Михаил, бывало, наведался к ним – в пьяном угаре барабанил он по двери, то умоляя, то требуя, чтобы ему открыли. И орал матом, кляня свою жену во всём, на чём свет стоит.

Тогда Лена сажала Рому к себе на колени, затыкала ему уши ладонями и, уткнувшись лицом в его затылок, сидела так, плакала и молилась. А со стола напротив, рядом с иконой Божьей матери, смотрел на неё с фотографии её любимый и вечно молодой отец, которого ей когда-то так напомнил Михаил.

Когда Михаил скончался, Лена осталась совсем одна с девятилетним сыном, которому пыталась теперь посвятить всю себя. Но у неё это не получалось. Потому что, как всякая мать знает, его нужно было одеть, обуть, воспитать и дать ему достойное образование, чтобы он вырос хорошим человеком. А делать всё это одной, совершенно, то есть, без всякой поддержки, – было тяжело. От сестёр помощи не было, у каждой из них – а их было трое – была своя жизнь. Жили все в Екатеринбурге, только кто-то в области, а кто-то в самом центре. У каждой были свои заботы и треволнения, своя насущная семейная жизнь, да и не общалась с ними Лена как будто бы даже не с той самой вечеринки, на которой познакомилась с Михаилом.
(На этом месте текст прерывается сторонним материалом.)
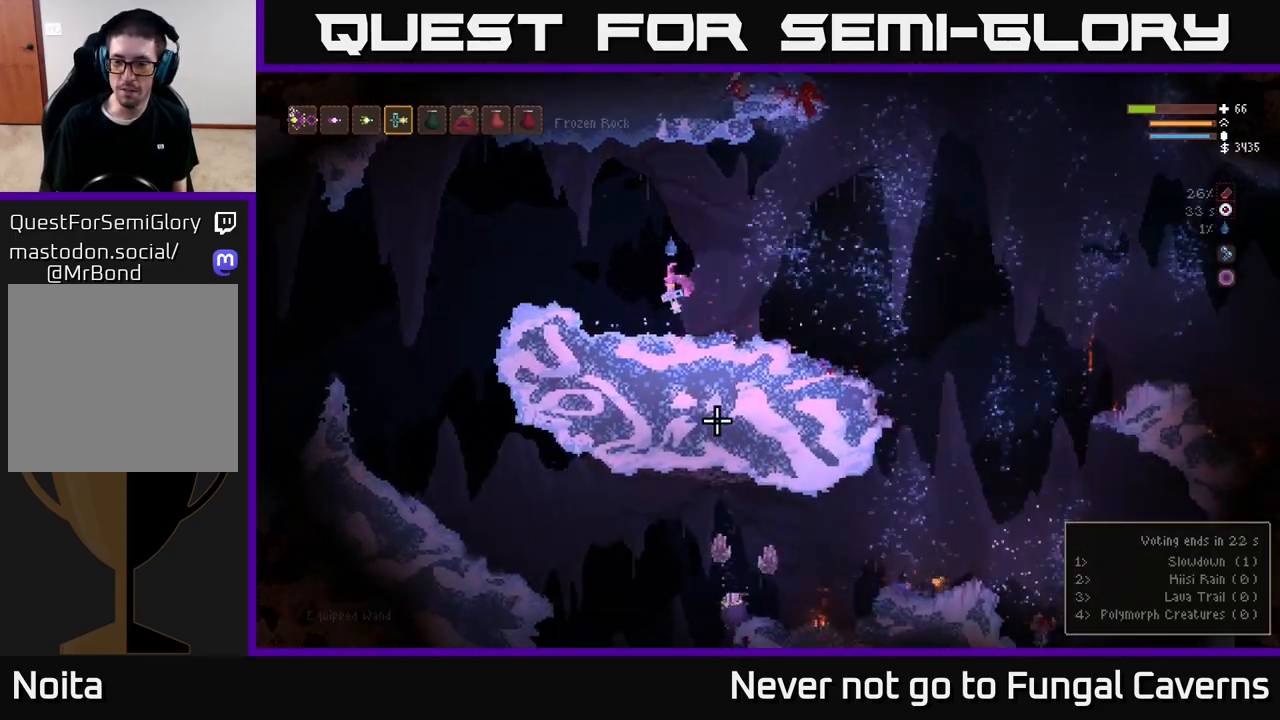
{"buttons": [], "left_stick": "center", "right_stick": "down", "events": []}
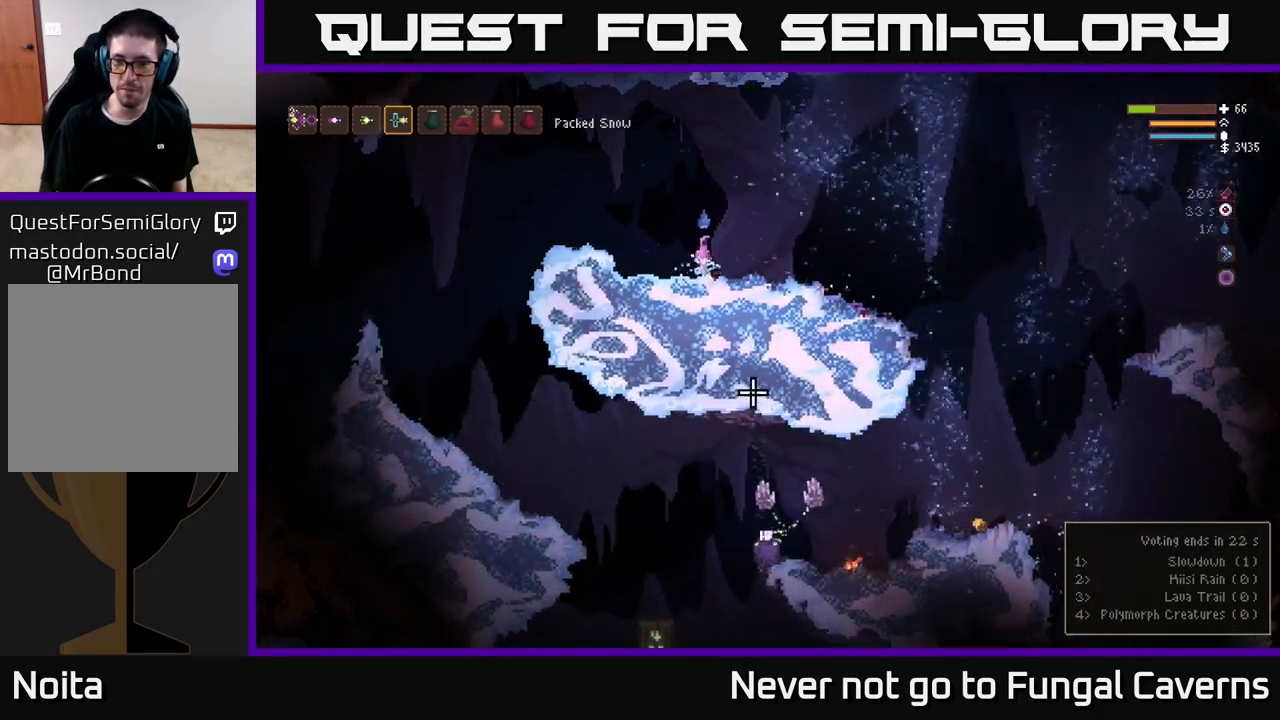
{"buttons": [], "left_stick": "right", "right_stick": "down-right", "events": [[17, "right_stick", "down-right"], [33, "left_stick", "right"]]}
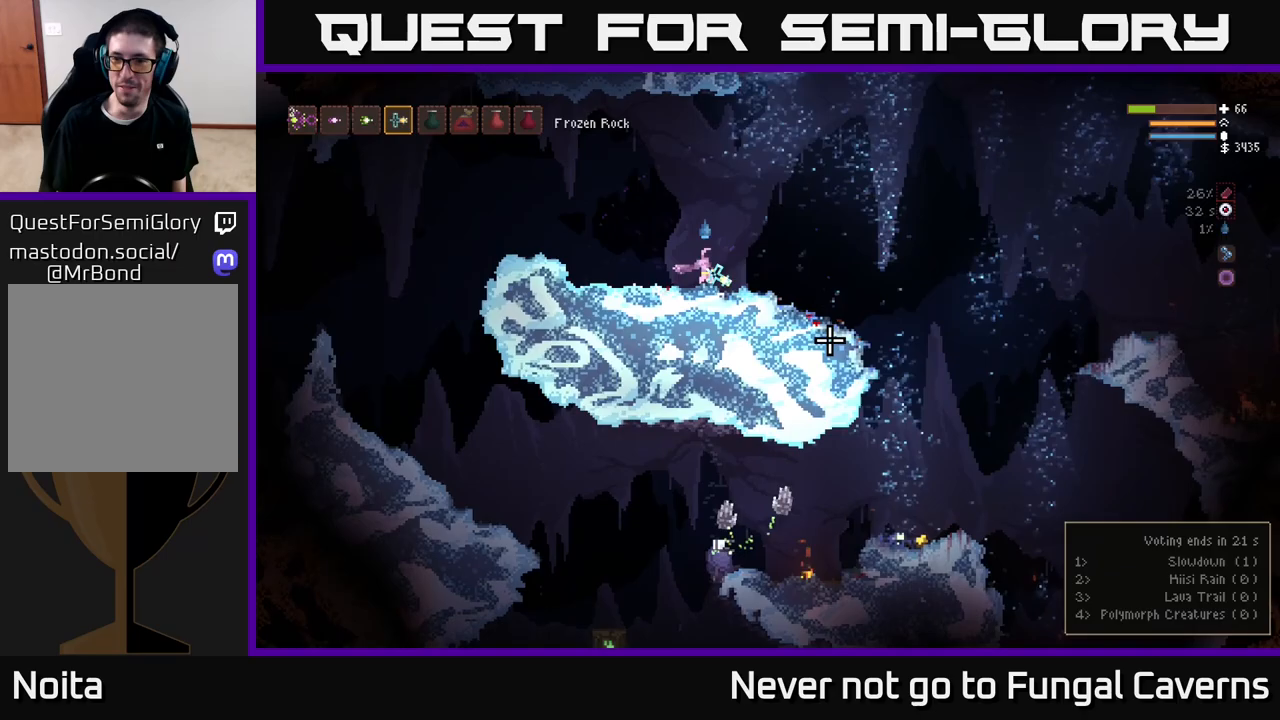
{"buttons": [], "left_stick": "right", "right_stick": "down-right", "events": []}
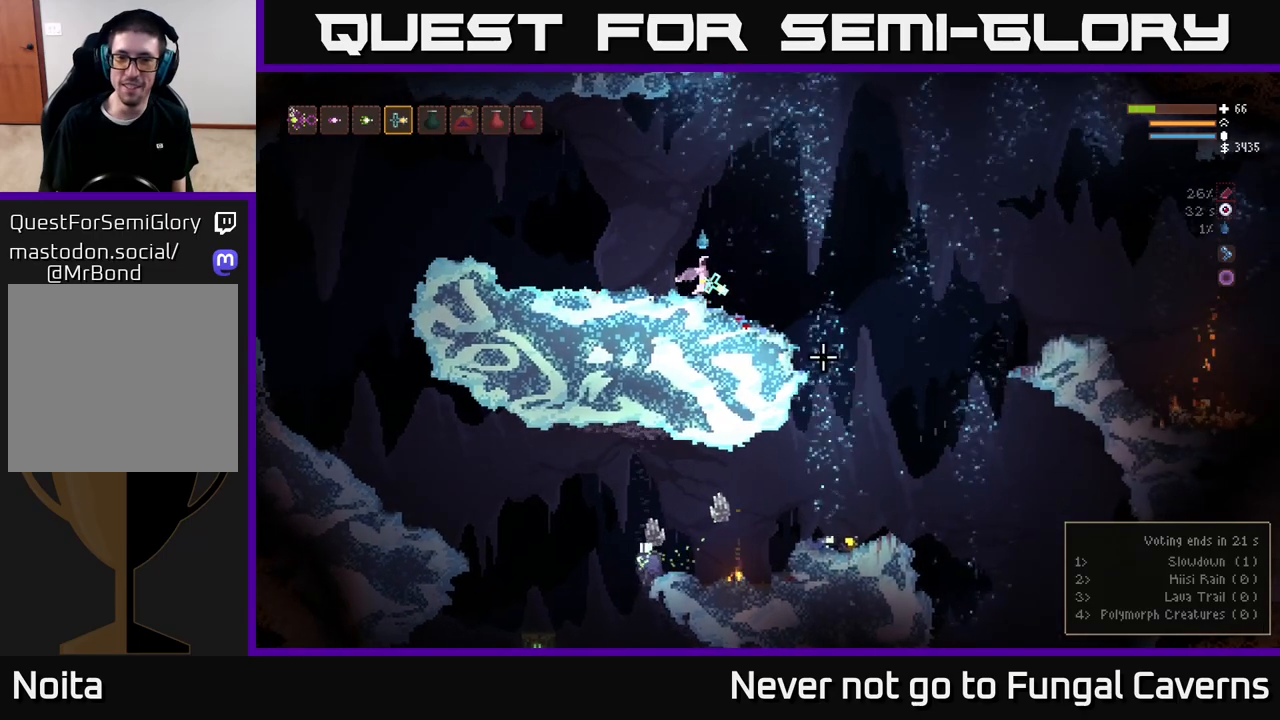
{"buttons": ["L2"], "left_stick": "right", "right_stick": "down-right", "events": [[233, "L2", "down"], [367, "L2", "up"], [433, "L2", "down"]]}
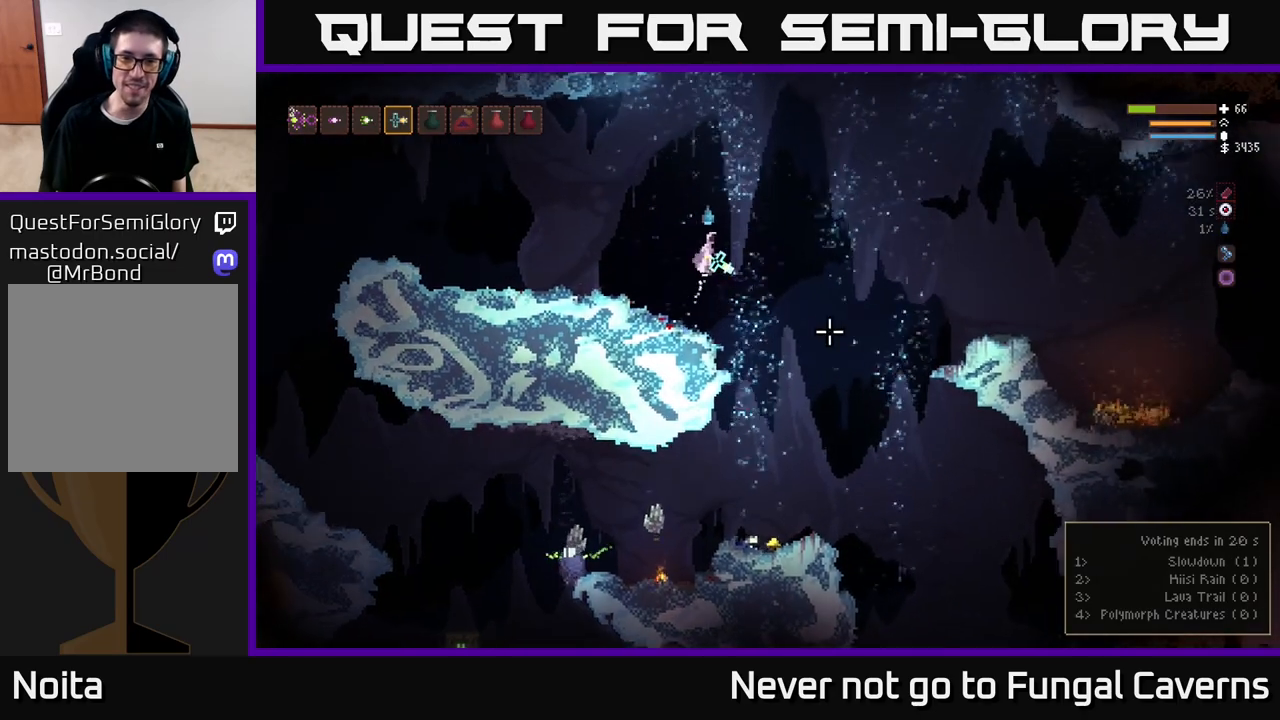
{"buttons": [], "left_stick": "right", "right_stick": "down", "events": [[200, "L2", "up"], [367, "right_stick", "down"]]}
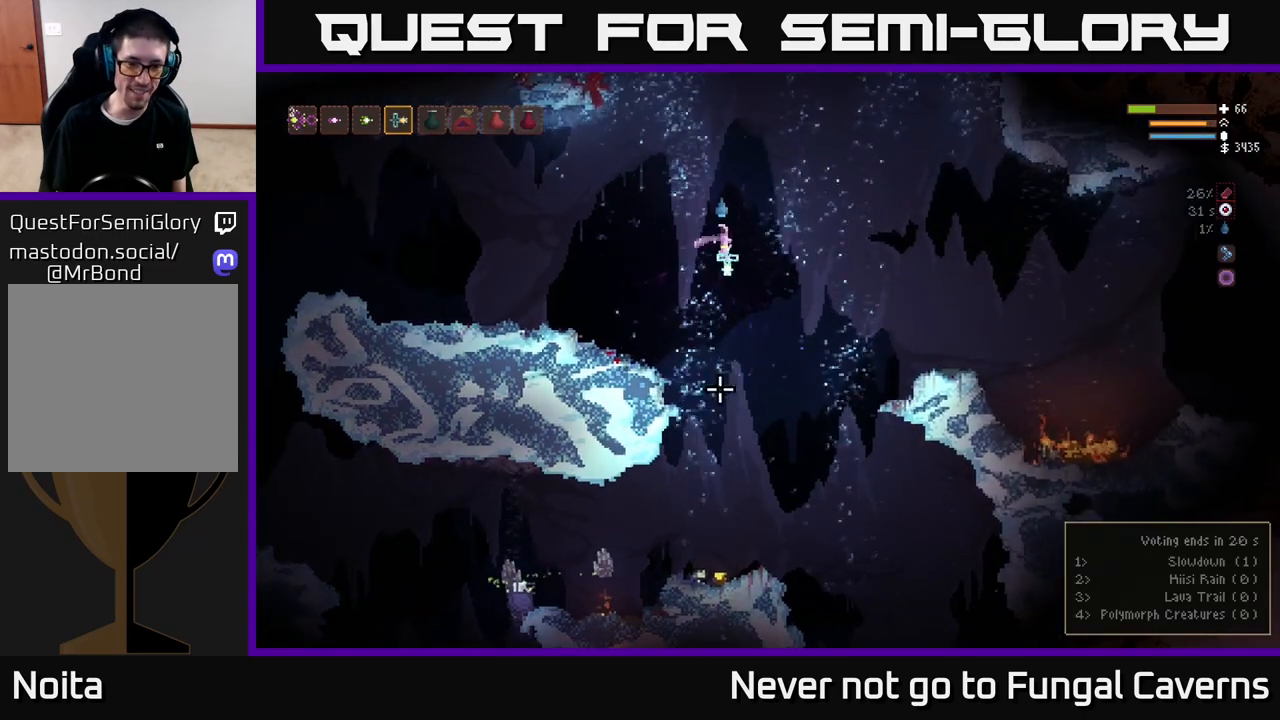
{"buttons": [], "left_stick": "left", "right_stick": "down-left", "events": [[33, "right_stick", "down-left"], [283, "left_stick", "left"]]}
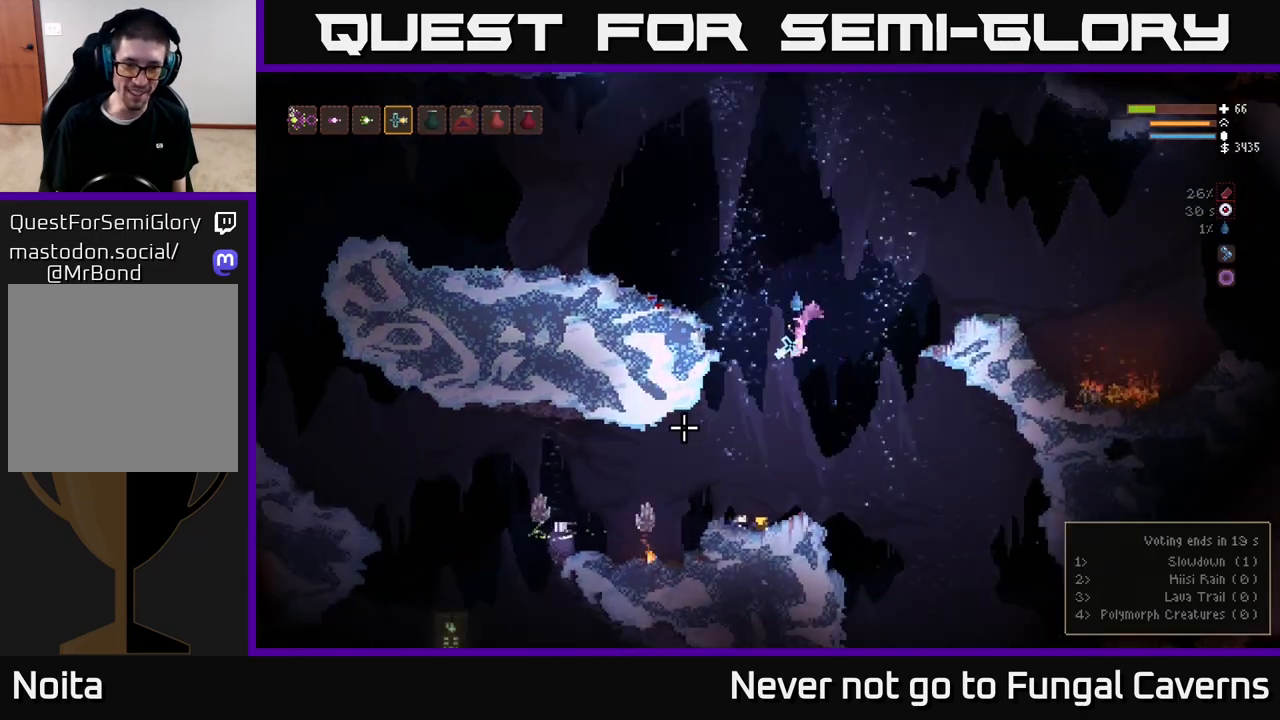
{"buttons": ["L2"], "left_stick": "right", "right_stick": "down-left", "events": [[133, "R2", "down"], [217, "left_stick", "right"], [267, "R2", "up"], [417, "L2", "down"]]}
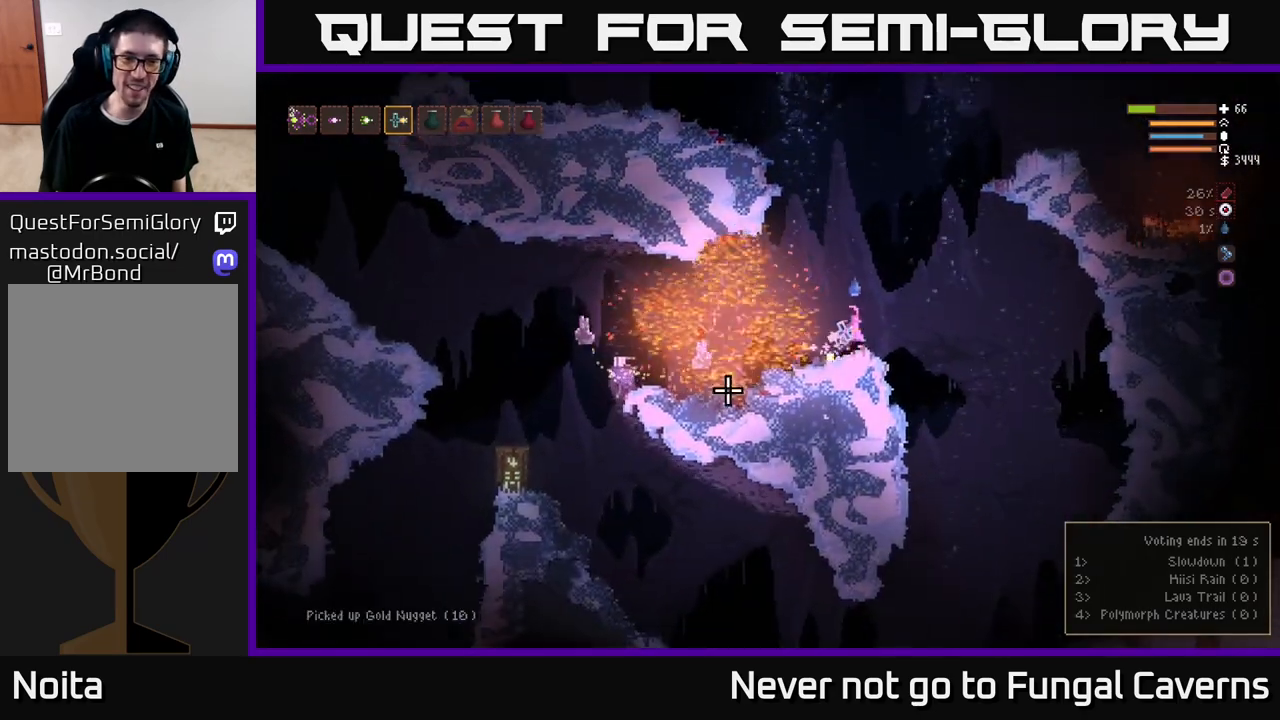
{"buttons": [], "left_stick": "right", "right_stick": "down", "events": [[83, "L2", "up"], [417, "right_stick", "down"]]}
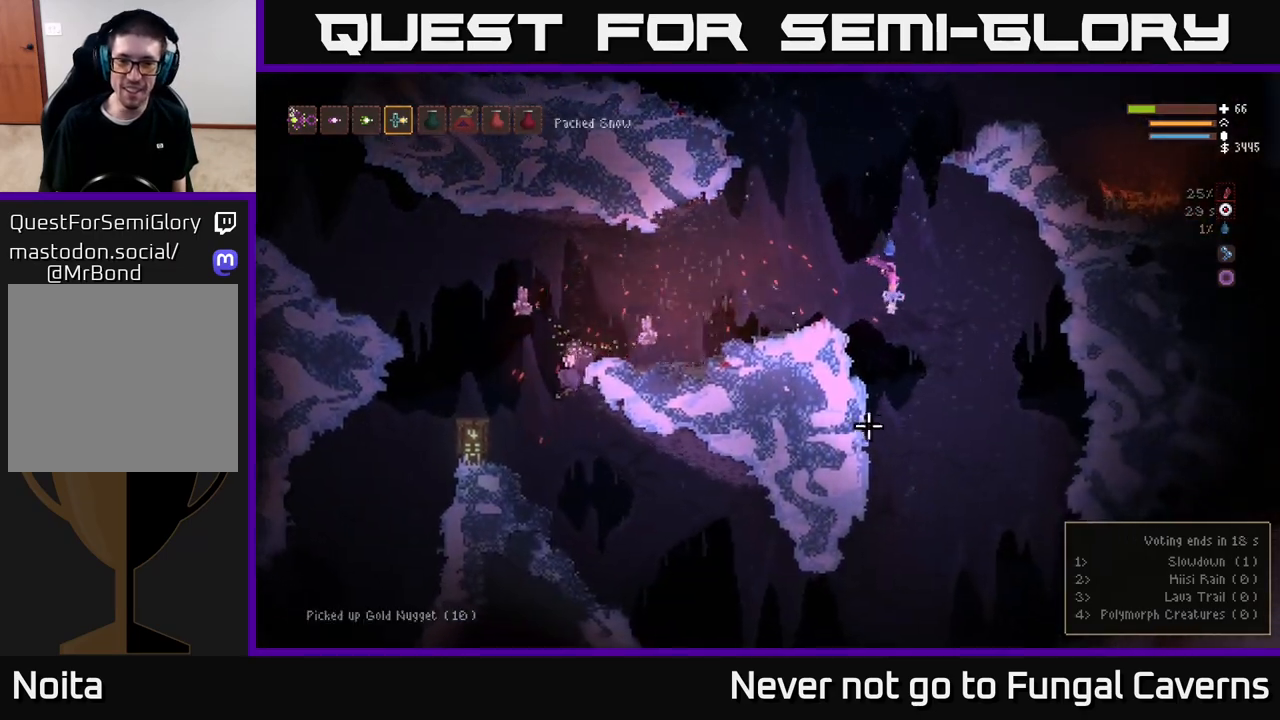
{"buttons": [], "left_stick": "center", "right_stick": "down", "events": [[183, "left_stick", "center"]]}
Лена вертелась как могла, но всё чаще стала задумываться о том, что надо что-то менять, и, уже будто бы научившаяся с годами объяснять себе свои чувства, она стала искать отца своему сыну. Во всяком случае, так она себе это объясняла, а на самом же деле её просто тянуло к мужчине. Ведь Михаил был у неё как первым, так и последним, других мужчин Лена не знала. И её сёстры потом нелицеприятно выскажутся об этом, что девка просто не нагулялась.

Лена как будто помешалась: кого-кого, а уж точно не отца Роме искала она, потому что встречалась преимущественно с молоденькими парнями, которым было от восемнадцати до двадцати трёх лет. Но она всё пыталась увидеть во всех этих лицах и характерах тот самый задор и ещё что-то неуловимое, что было в её герое-отце и что она впоследствии увидела и в Михаиле.

Лена всё больше окуналась в похоть и тем самым проваливалась в какую-то бытовую пропасть. За Ромой она уже так не следила, уроков, бывало, и не проверяла, но что было для него самое обидное, что и послужило первородной причиной его комплекса, – было то, что его мать спала со старшеклассниками, которым нравилось спать с ней, но не хотелось ничего более от этой девушки; и ещё им нравилось потом обо всём этом трепаться в школе и во дворах. Лена всего этого как будто не замечала. Не заметила она и того, как её сын вдруг её возненавидел всей своей ещё детской душой.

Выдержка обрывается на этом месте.